A hora é de união contra a reforma trabalhista

maio 12, 2017Senador Georgino Avelino Minha Cidade

Muitos trabalhadores não estão entendendo o que está acontecendo quando se fala em reforma trabalhista. Parece que estão anestesiados.

Alguns acham que é uma batalha perdida. Não é. Precisamos nos unir e agir.

A saída é lutar juntos para impedir que estas aberrações aprovadas na Câmara não passem no Senado, que pode perfeitamente corrigí-las. Ainda nos resta essa última trincheira.

Há uma outra discussão jurídica que certamente acontecerá, tanto na Suprema Corte do Brasil, como em cada ação trabalhista a ser movida contra injustiças no trabalho. E acredito que nesta luta os procuradores e desembargadores do trabalho serão nossos aliados.

É difícil? sim. É impossível? não. A vida não é fácil, então qual é a novidade? Quando chamamos a greve geral do dia 28 de abril foi uma decisão fácil? Não, mas nos unimos e fomos vitoriosos. O Brasil parou.

Temos, no entanto, primeiramente fazer com que todos entendam o que se pretende com este ataque que chamam de reforma.

Comissão Geral realizada por mim na CLDF nesta quinta-feira trouxe mais luz sobre a questão.

A reforma hoje em tramitação no Senado, além de precarizar as condições de trabalho e de acesso a vagas de trabalho, pretende realizar um desmonte do sistema sindical e o enfraquecimento da Justiça do Trabalho, disse uma das participantes do encontro, Ana Cláudia Rodrigues, vice-presidente da Associação Nacional dos Procuradores do Trabalho- ANPT.

“Esta não é uma reforma, é uma demolição de direitos, porque destrói as técnicas protecionistas, bases essenciais para o Direito do Trabalho, na opinião do desembargador Mário Caron, do Tribunal Regional do Trabalho do DF.

Ele foi além e alertou: não só os trabalhadores devem se unir nesta luta mas também os empresários, porque se não impedirmos esta reforma nossas empresas nacionais, pequenas e grandes, serão engolidas pelas multinacionais.

O Ministério Público do Trabalho esclareceu pontos do projeto que deixou a todos arrepiados.

Segundo Valdir Pereira da Silva, Procurador do Trabalho do Ministério Público do Trabalho do DF e Tocantins, mesmo o trabalhador sendo beneficiário da Justiça gratuita ele vai ter que pagar os honorários do advogado (de 5 a 15% da causa) quando perder uma causa, ou partes da causa em ações contra o patrão.

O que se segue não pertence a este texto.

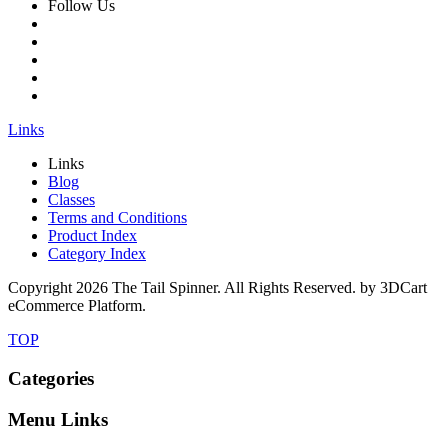
Follow Us
Links
Links
Blog
Classes
Terms and Conditions
Product Index
Category Index
Copyright
2026 The Tail Spinner. All Rights Reserved. by 3DCart
eCommerce Platform.
TOP
Categories
Menu Links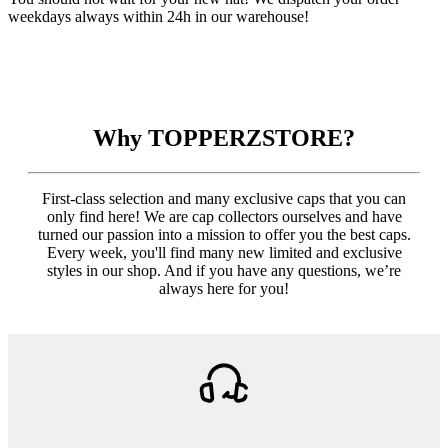
weekdays always within 24h in our warehouse!
Why TOPPERZSTORE?
First-class selection and many exclusive caps that you can
only find here! We are cap collectors ourselves and have
turned our passion into a mission to offer you the best caps.
Every week, you'll find many new limited and exclusive
styles in our shop. And if you have any questions, we’re
always here for you!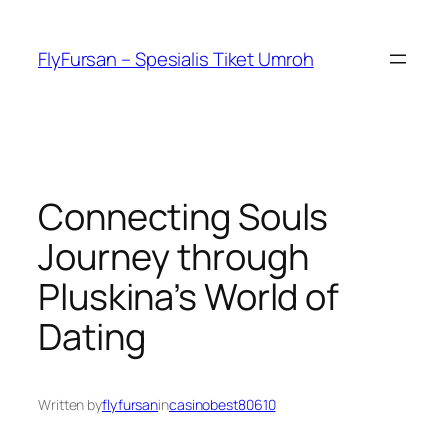
FlyFursan – Spesialis Tiket Umroh
Connecting Souls
Journey through
Pluskina’s World of
Dating
Written by
flyfursan
in
casinobest80610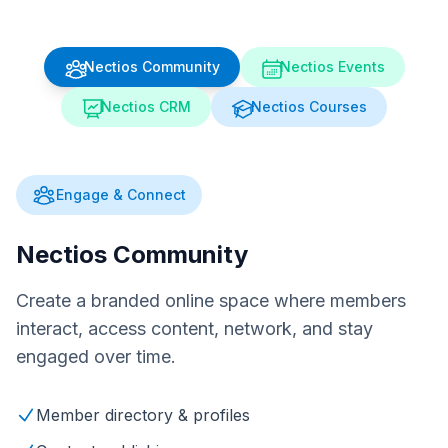
Nectios Community
Nectios Events
Nectios CRM
Nectios Courses
Engage & Connect
Nectios Community
Create a branded online space where members
interact, access content, network, and stay
engaged over time.
Member directory & profiles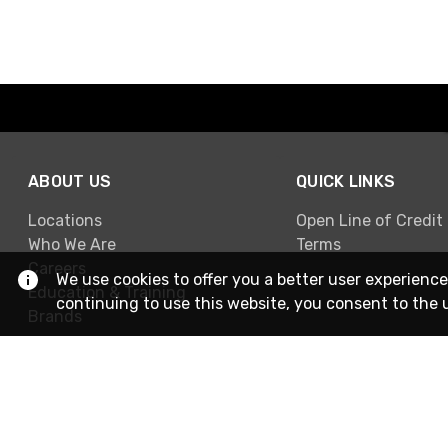
ABOUT US
QUICK LINKS
Locations
Open Line of Credit
Who We Are
Terms
Careers
We use cookies to offer you a better user experience
Education & Training
continuing to use this website, you consent to the 
Brands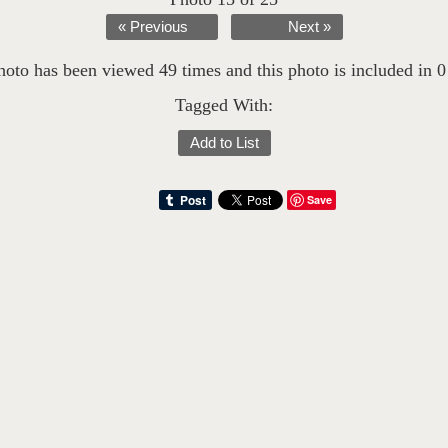
« Previous
Next »
hoto has been viewed 49 times and this photo is included in 0 l
Tagged With:
Add to List
Save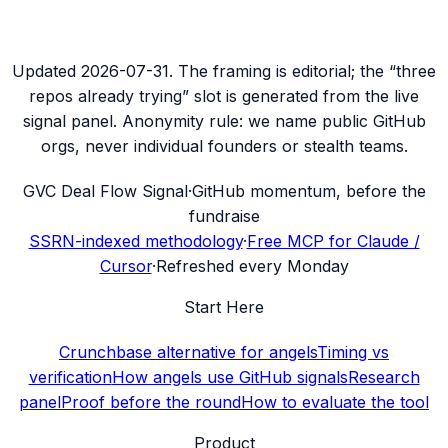
Updated
2026-07-31
. The framing is editorial; the “three
repos already trying” slot is generated from the live
signal panel. Anonymity rule: we name public GitHub
orgs, never individual founders or stealth teams.
G
VC Deal Flow Signal
·
GitHub momentum, before the
fundraise
SSRN-indexed methodology
·
Free MCP for Claude /
Cursor
·
Refreshed every Monday
Start Here
Crunchbase alternative for angels
Timing vs
verification
How angels use GitHub signals
Research
panel
Proof before the round
How to evaluate the tool
Product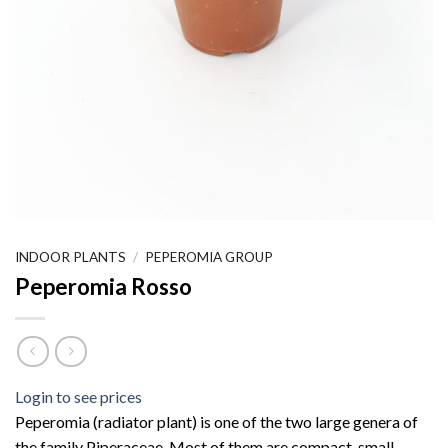
INDOOR PLANTS
/
PEPEROMIA GROUP
Peperomia Rosso
Login to see prices
Peperomia (radiator plant) is one of the two large genera of
the family Piperaceae. Most of them are compact, small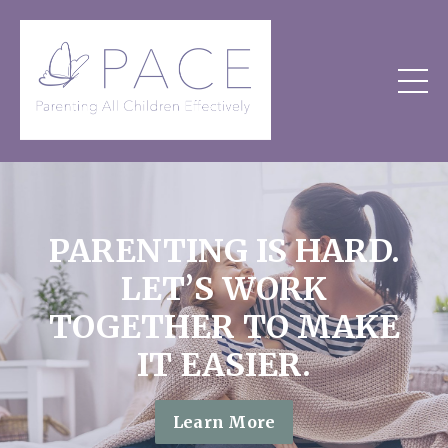
PARENTING IS HARD.
LET’S WORK
TOGETHER TO MAKE
IT EASIER.
Learn More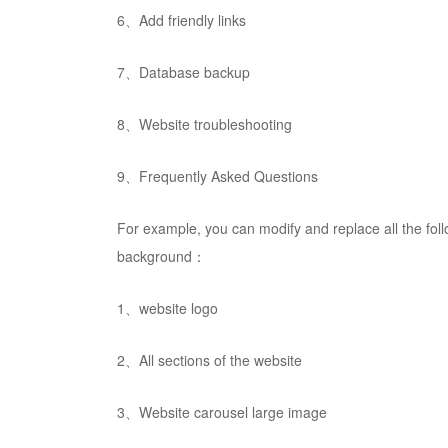
6、Add friendly links
7、Database backup
8、Website troubleshooting
9、Frequently Asked Questions
For example, you can modify and replace all the fo
background：
1、website logo
2、All sections of the website
3、Website carousel large image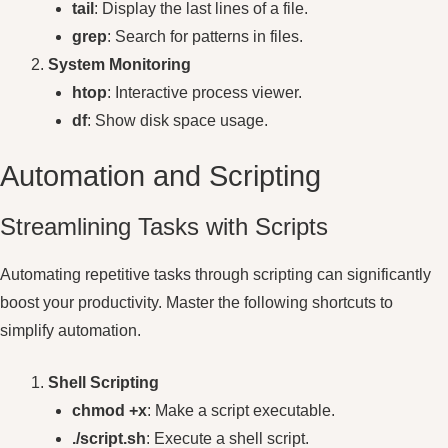
tail
: Display the last lines of a file.
grep
: Search for patterns in files.
System Monitoring
htop
: Interactive process viewer.
df
: Show disk space usage.
Automation and Scripting
Streamlining Tasks with Scripts
Automating repetitive tasks through scripting can significantly
boost your productivity. Master the following shortcuts to
simplify automation.
Shell Scripting
chmod +x
: Make a script executable.
./script.sh
: Execute a shell script.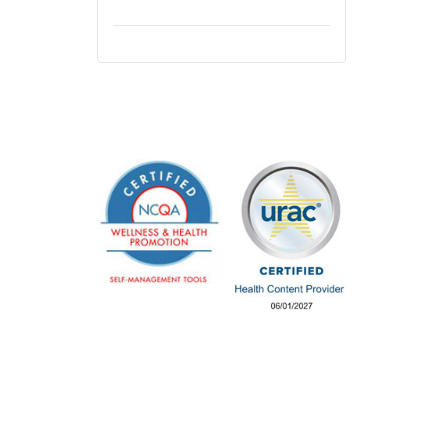
Careers &
Privacy & Legal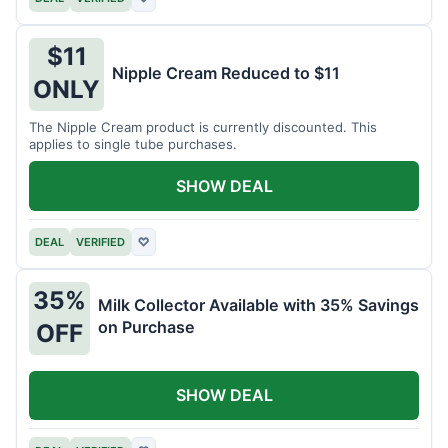
$11
Nipple Cream Reduced to $11
ONLY
The Nipple Cream product is currently discounted. This
applies to single tube purchases.
SHOW DEAL
DEAL
VERIFIED
♡
35%
Milk Collector Available with 35% Savings
on Purchase
OFF
SHOW DEAL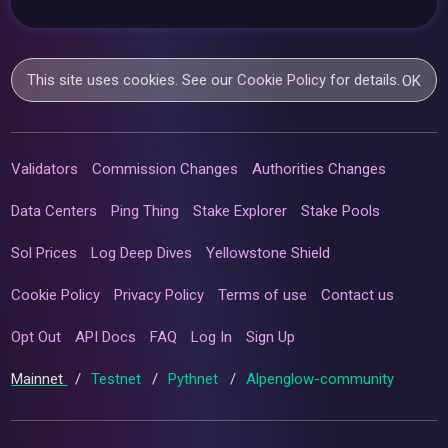
This site uses cookies. See our
Cookie Policy
for details.
OK
Validators
Commission Changes
Authorities Changes
Data Centers
Ping Thing
Stake Explorer
Stake Pools
Sol Prices
Log Deep Dives
Yellowstone Shield
Cookie Policy
Privacy Policy
Terms of use
Contact us
Opt Out
API Docs
FAQ
Log In
Sign Up
Mainnet
/
Testnet
/
Pythnet
/
Alpenglow-community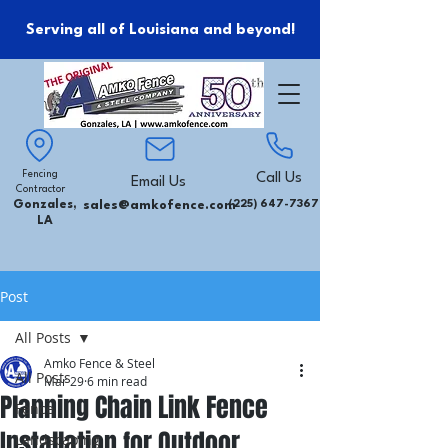
Serving all of Louisiana and beyond!
Fencing
Call Us
Email Us
Contractor
Gonzales,
sales@amkofence.com
(225) 647-7367
LA
Post
All Posts
Amko Fence & Steel
All Posts
Mar 29
6 min read
Planning Chain Link Fence
Fence
Installation for Outdoor
Landscaping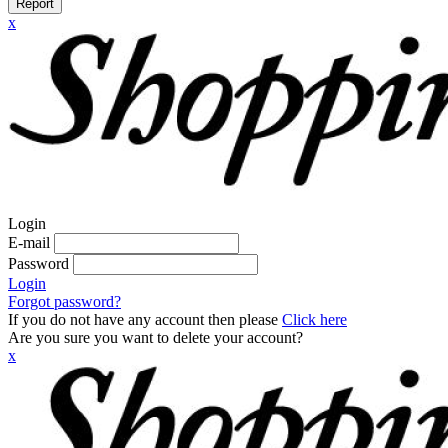
Report
x
Login
E-mail
Password
Login
Forgot password?
If you do not have any account then please
Click here
Are you sure you want to delete your account?
x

Essa é uma crueldade premeditada e eficiente para desencorajar os trabalhadores a recorrerem à Justiça contra os patrões.

Ao comentar sobre a nova proposta de apenas 30 minutos de almoço o procurador disse: “Quem já trabalhou num grande canteiro de obras sabe que este tempo não é suficiente nem mesmo para sair da fila da cantina. Os trabalhadores serão transformados em zumbis, trabalhando 12 horas seguidas, as vezes sem poder parar para se alimentar.”

Outro absurdo em vias de se concretizar se não lutarmos contra esta reforma é o seguinte: nas regras para contratos intermitentes se você vai receber R$100,00 da empresa por um dia de trabalho e você por alguma razão de força maior não pode ir, deverá pagar ao patrão R$50,00, metade do que receberia. A empresa vai te acionar na Justiça e você, além de não receber, vai sair devendo. Isso é o que chamam de modernidade.

O mais importante neste momento, portanto, é o esclarecimento e a união das lutas. Se não houver mobilização esse mostrengo vai passar. Precisamos nos fortalecer como sociedade. Querem rasgar a CLT e acabar com a Constituição em tudo que garante direitos e liberdade de expressão.

Se não reagirmos agora depois poderá ser tarde demais.